-
I understand your difficulties in telling it as it is, as opposed to what you are allowed to say.....I have the same worries sometimes!
The fact remains though, that stealing a bike is against the law, yet time after time, no action is taken by the people who are responsible for upholding the law. I know it's not the rank and file who make these decisions, and I know it's not the senior officer's fault, for having to make cuts, due to the Tories insistance on creating permanent solutions for temporary problems.
At the same time, I can absolutely understand how people take the matter (law) into their own hands.
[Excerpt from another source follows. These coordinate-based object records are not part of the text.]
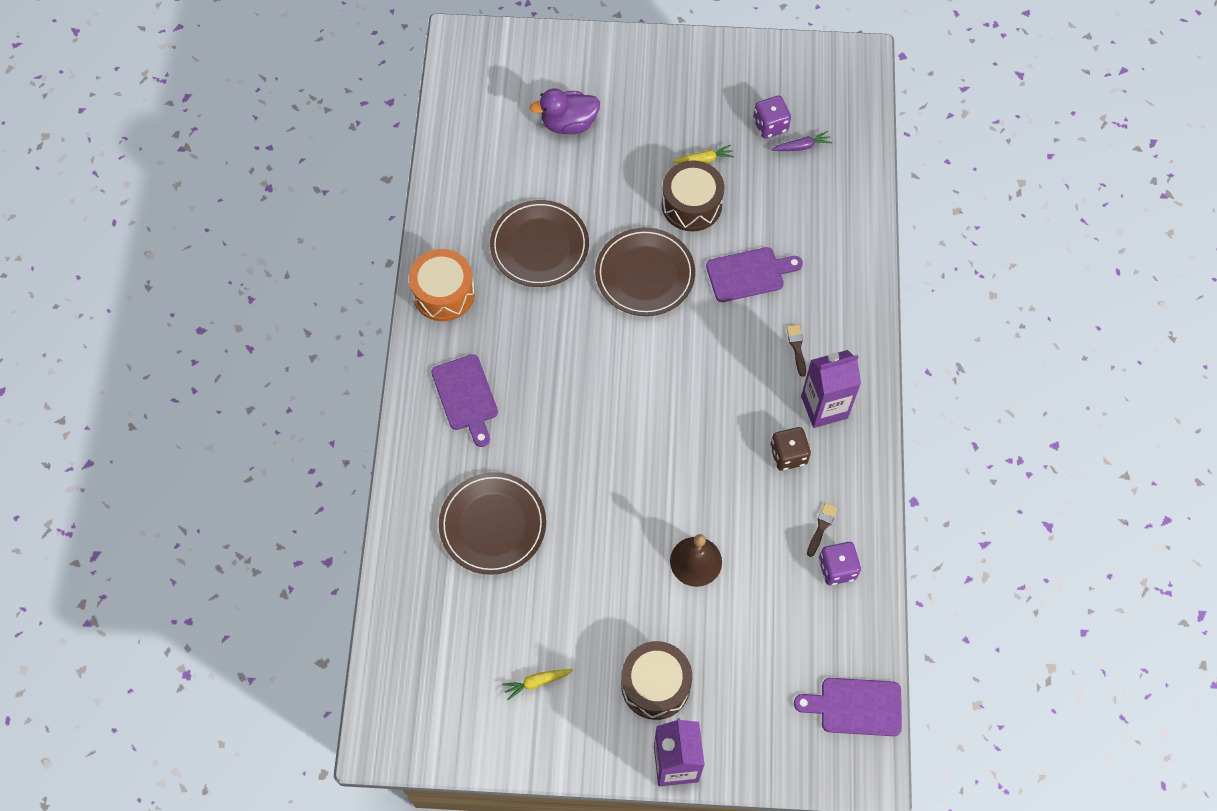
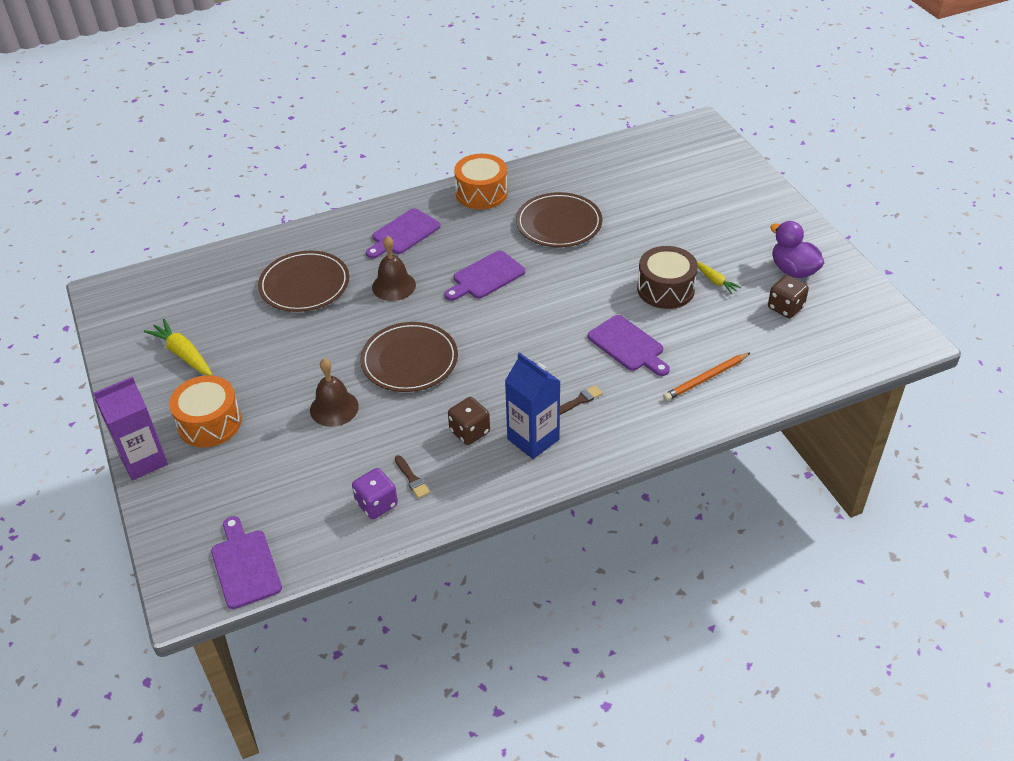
camera: 65 degrees right, 20 degrees down
(537, 682) = (183, 354): yellow carrot -> yellow carrot, size x1.65
(546, 439) = (394, 286): none -> brown bell
(568, 123) = (679, 199): purple duck -> purple duck (793, 270)
(582, 349) = (486, 277): none -> purple cutting board
(645, 274) = (579, 286): brown plate -> brown plate (409, 360)
(655, 685) = (209, 423): brown drum -> orange drum
(770, 125) = (785, 307): purple dice -> brown dice
(802, 146) = (783, 334): purple carrot -> none
(821, 527) = (412, 479): brown brush -> brown brush turned 60 degrees clockwise
(823, 235) = (706, 378): none -> orange pencil
(824, 407) = (533, 439): purple carton -> blue carton

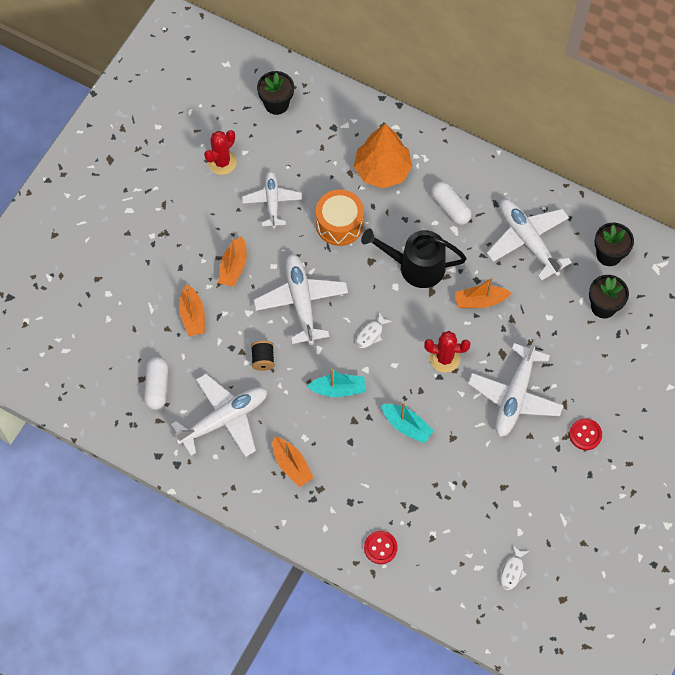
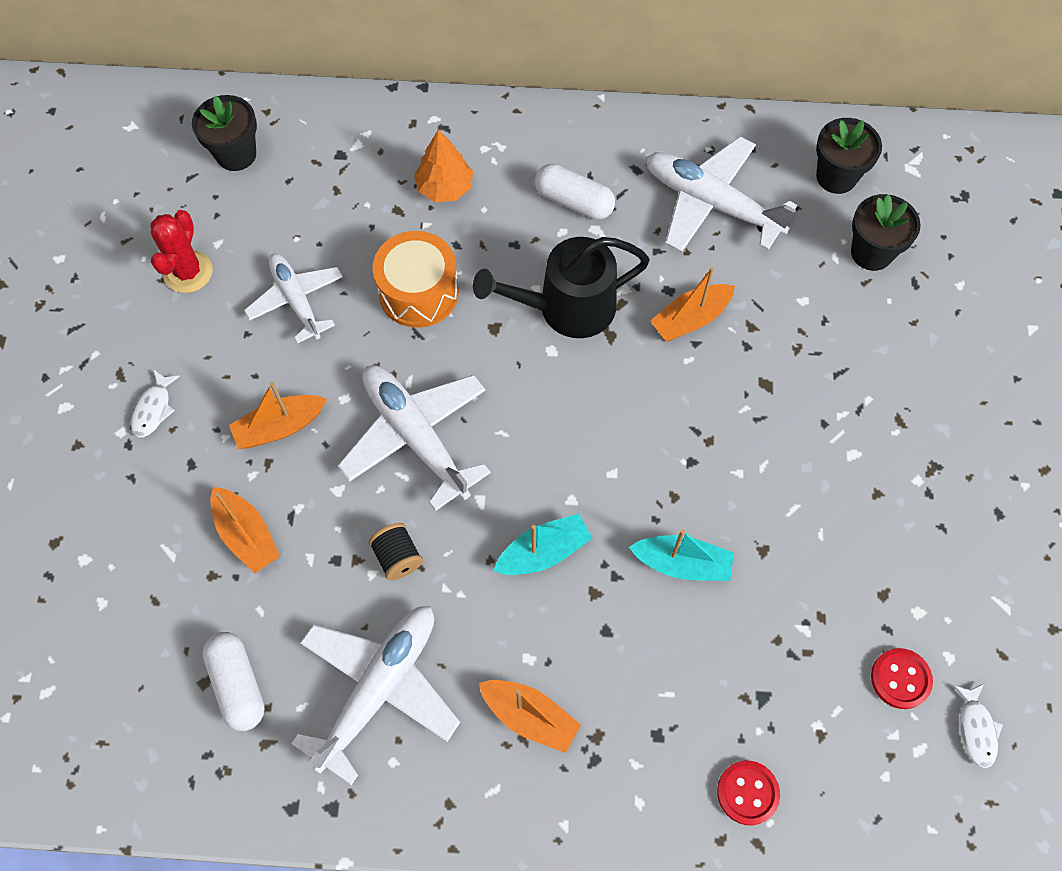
camera: 25 degrees left, 0 degrees up
(233, 267) = (280, 427): orange boat -> orange boat turned 75 degrees clockwise
(371, 334) = (551, 440): white fish -> white fish (154, 409)
(382, 170) = (444, 187): orange tree -> orange tree, size x0.62
(444, 358) = (684, 429): red cactus -> none
(515, 396) = (821, 442): white plane -> none
(585, 434) = (956, 454): red button -> red button (900, 679)

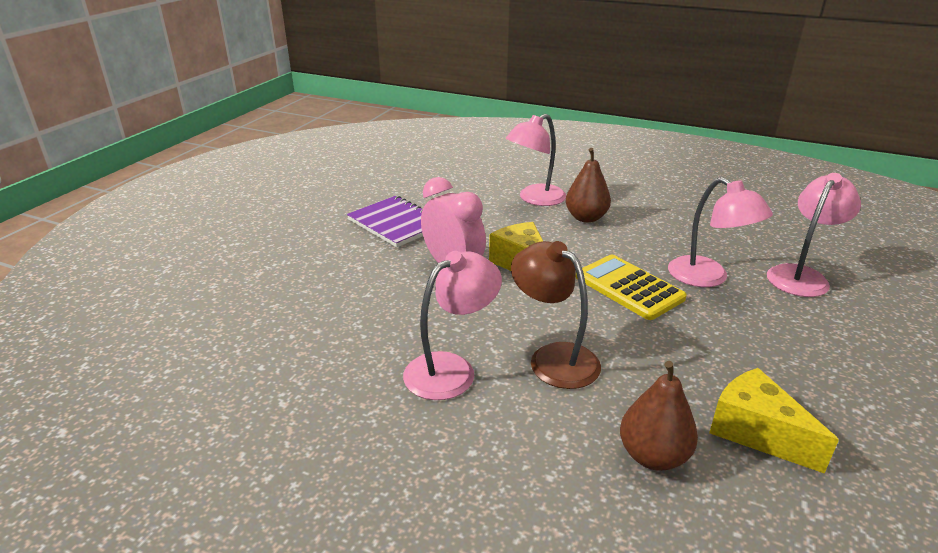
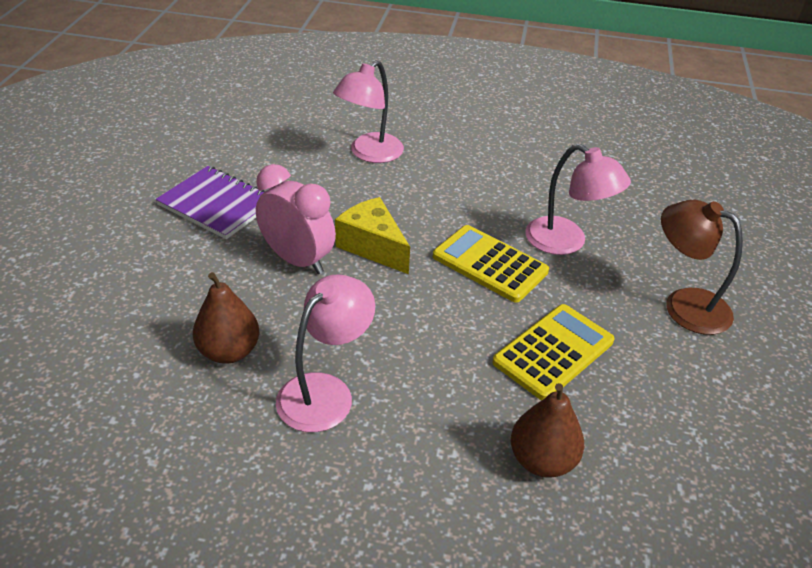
camera: 15 degrees left, 10 degrees up
(553, 358) = (428, 362): brown lamp -> brown lamp (684, 305)
(586, 218) = (430, 175): brown pear -> brown pear (229, 351)
(680, 364) = (553, 352): none -> yellow calculator
(756, 432) = (631, 418): yellow cheese -> none
(801, 275) = (655, 229): pink lamp -> none

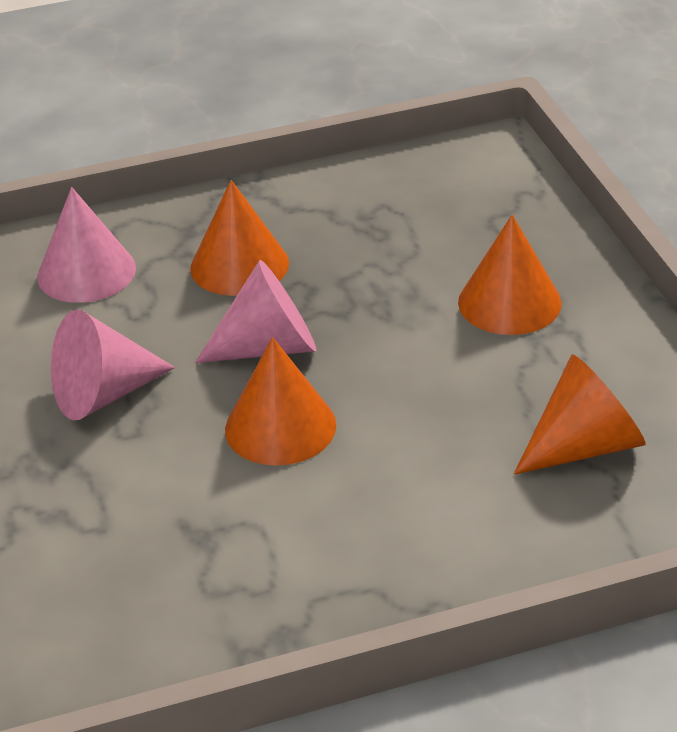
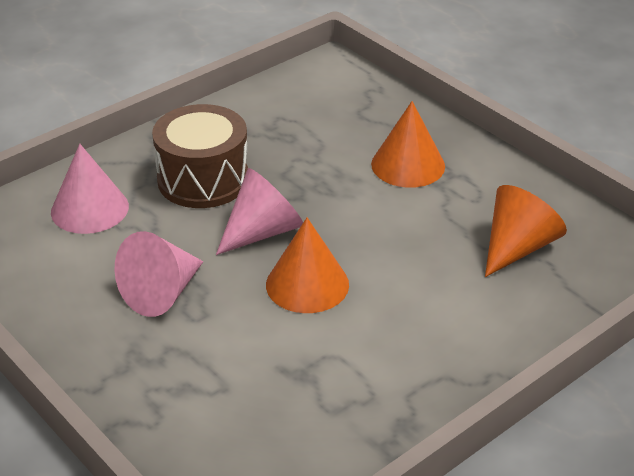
camera: 25 degrees left, 0 degrees up
(239, 265) = (203, 180): orange cone -> brown drum

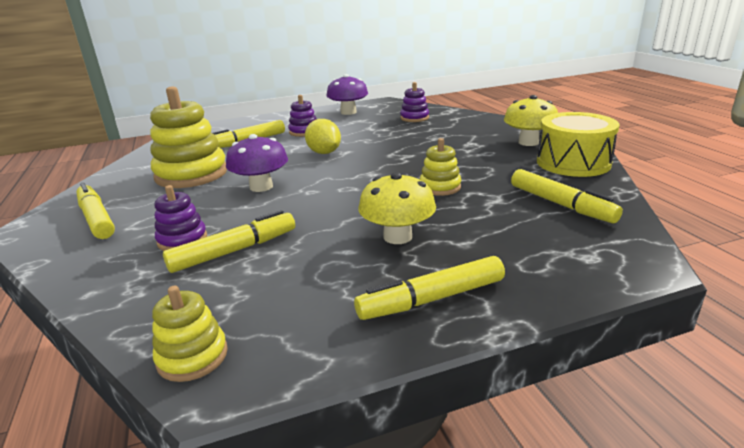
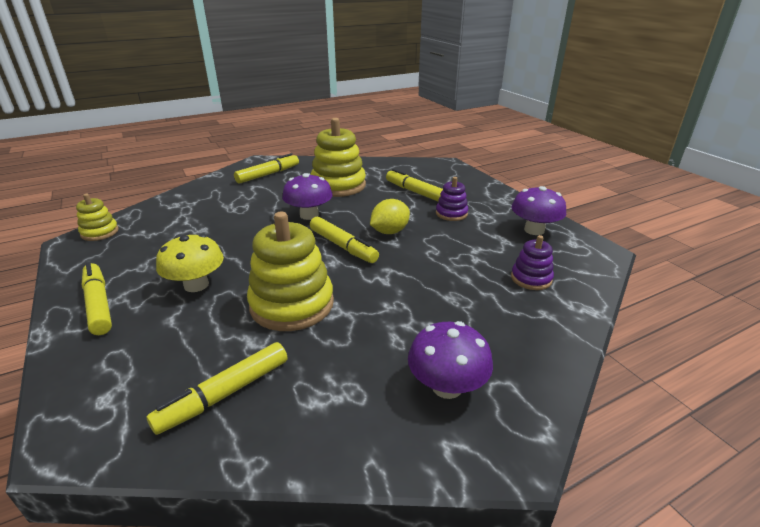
camera: 80 degrees right, 5 degrees up
(182, 240) = (228, 204): purple stacking toy -> none
(234, 251) = (205, 223): yellow marker -> yellow marker (343, 246)
(440, 187) = (292, 304): yellow stacking toy -> yellow stacking toy, size x1.92
(528, 142) = (447, 386): yellow mushroom -> purple mushroom
(573, 163) = (359, 428): yellow drum -> none

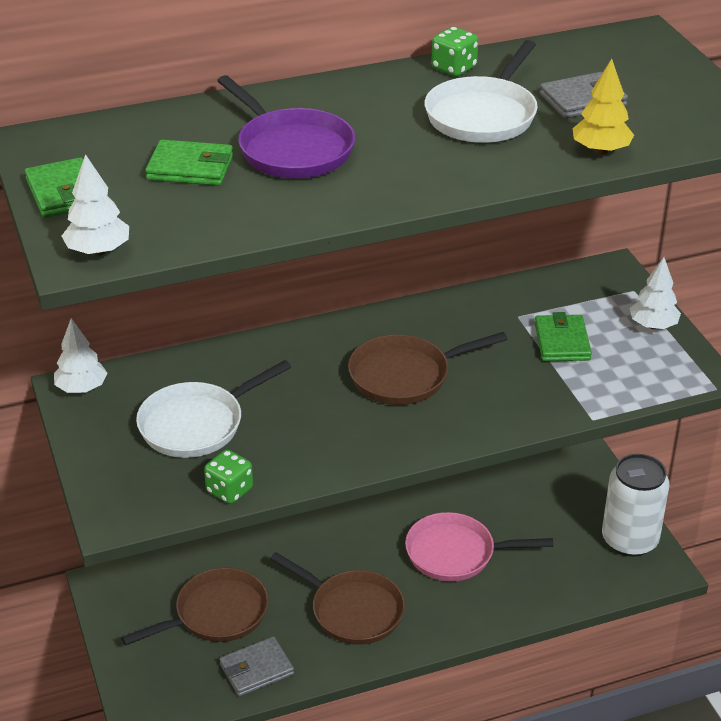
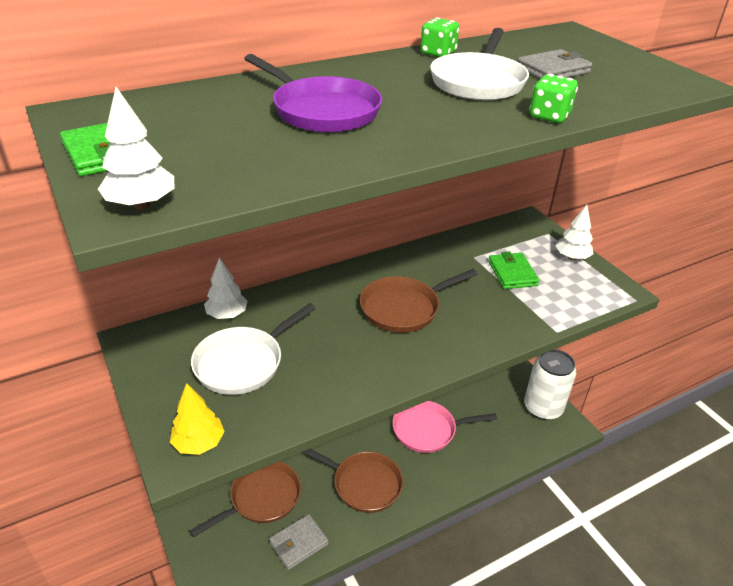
camera: 10 degrees left, 0 degrees up
(82, 388) = (141, 339): white tree -> white tree (227, 314)
(190, 168) = (229, 128): green wallet -> none
(229, 490) = (280, 421): green dice -> green dice (549, 116)
(600, 150) = (591, 102): yellow tree -> yellow tree (199, 443)

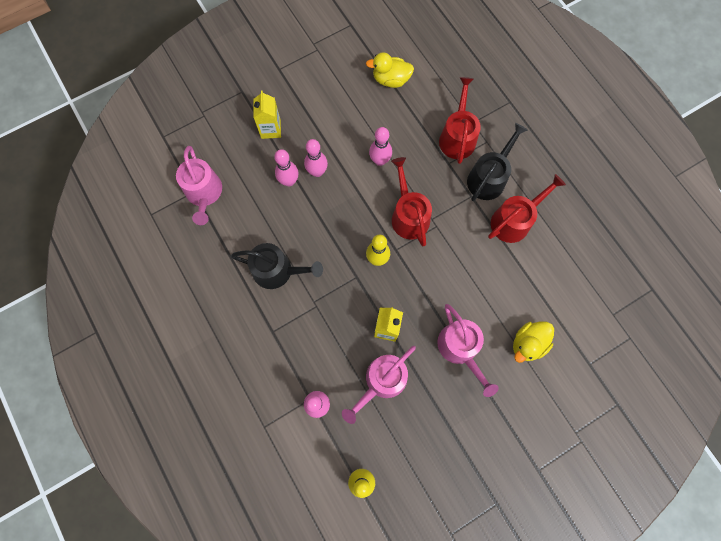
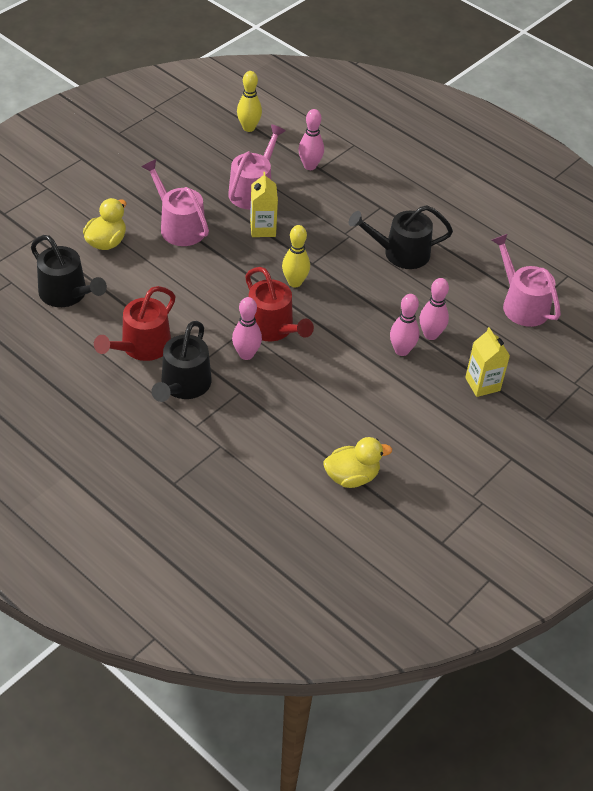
camera: 160 degrees right, 25 degrees down
(380, 160) = (329, 377): pink bowling pin -> pink bowling pin (246, 354)
(457, 137) = (236, 423): red watering can -> none
(567, 290) = (67, 294): none -> black watering can

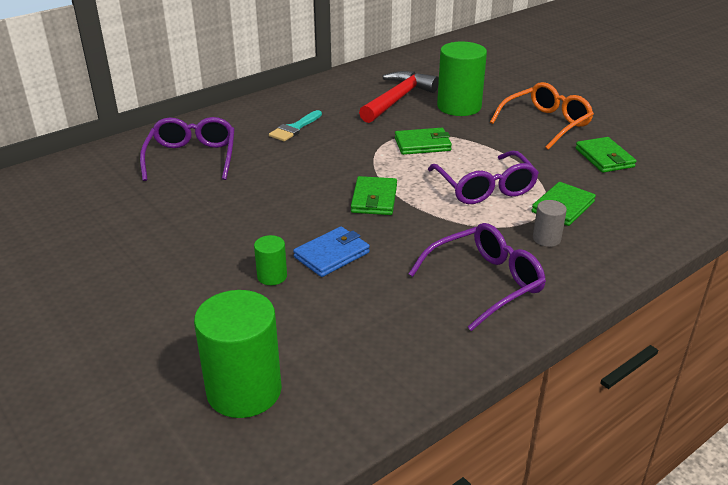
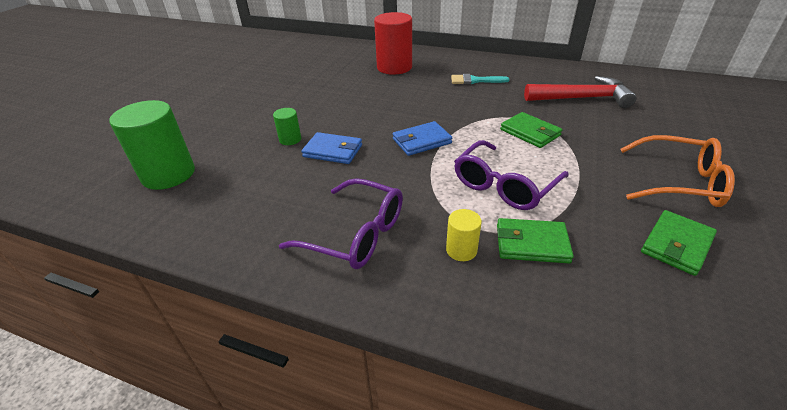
camera: 60 degrees right, 5 degrees up
(192, 157) = (394, 67): purple glasses -> red cylinder
(374, 199) = (421, 141): green wallet -> blue wallet
(459, 106) = (621, 127): green cylinder -> none
(546, 239) = (461, 250): grey cylinder -> yellow cylinder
If it's yellow, has a bill and goes quack, it's probably a duck. If that duck nicks my bike, and I can have a go at getting it back, it better be a double hard duck. -
Thanks, Kieran--obviously no apology required. I've followed this work for nearly twenty years and have seen numerous stop-start attempts end before they could take proper root in police work. Often it was the initiative of individual officers, and usually there were significant successes, before such work was derailed again by some kind of reallocation of funding/budget squeezes/officers moving on etc. There's no doubt in my mind that the Cycle Crime Task Force was the best such effort yet and I just hope that there will be a future for it and that those who worked on it will maintain their enthusiasm for tackling these problems in the possible event of it being re-established, so that all the learning isn't lost. Thanks for your work.
Bit of a corporate answer but:
I often read stories where the victims of theft/fraud confront the suspects and sometimes manage to retrieve their possessions. I would urge people to think twice before contacting/confronting these people as it can have tragic consequences but to contact the police with the information.
That said, I do recognise the strain the Police service are under and can only apologise that the service which is needed cannot always be provided but no bike is worth serious injury or death.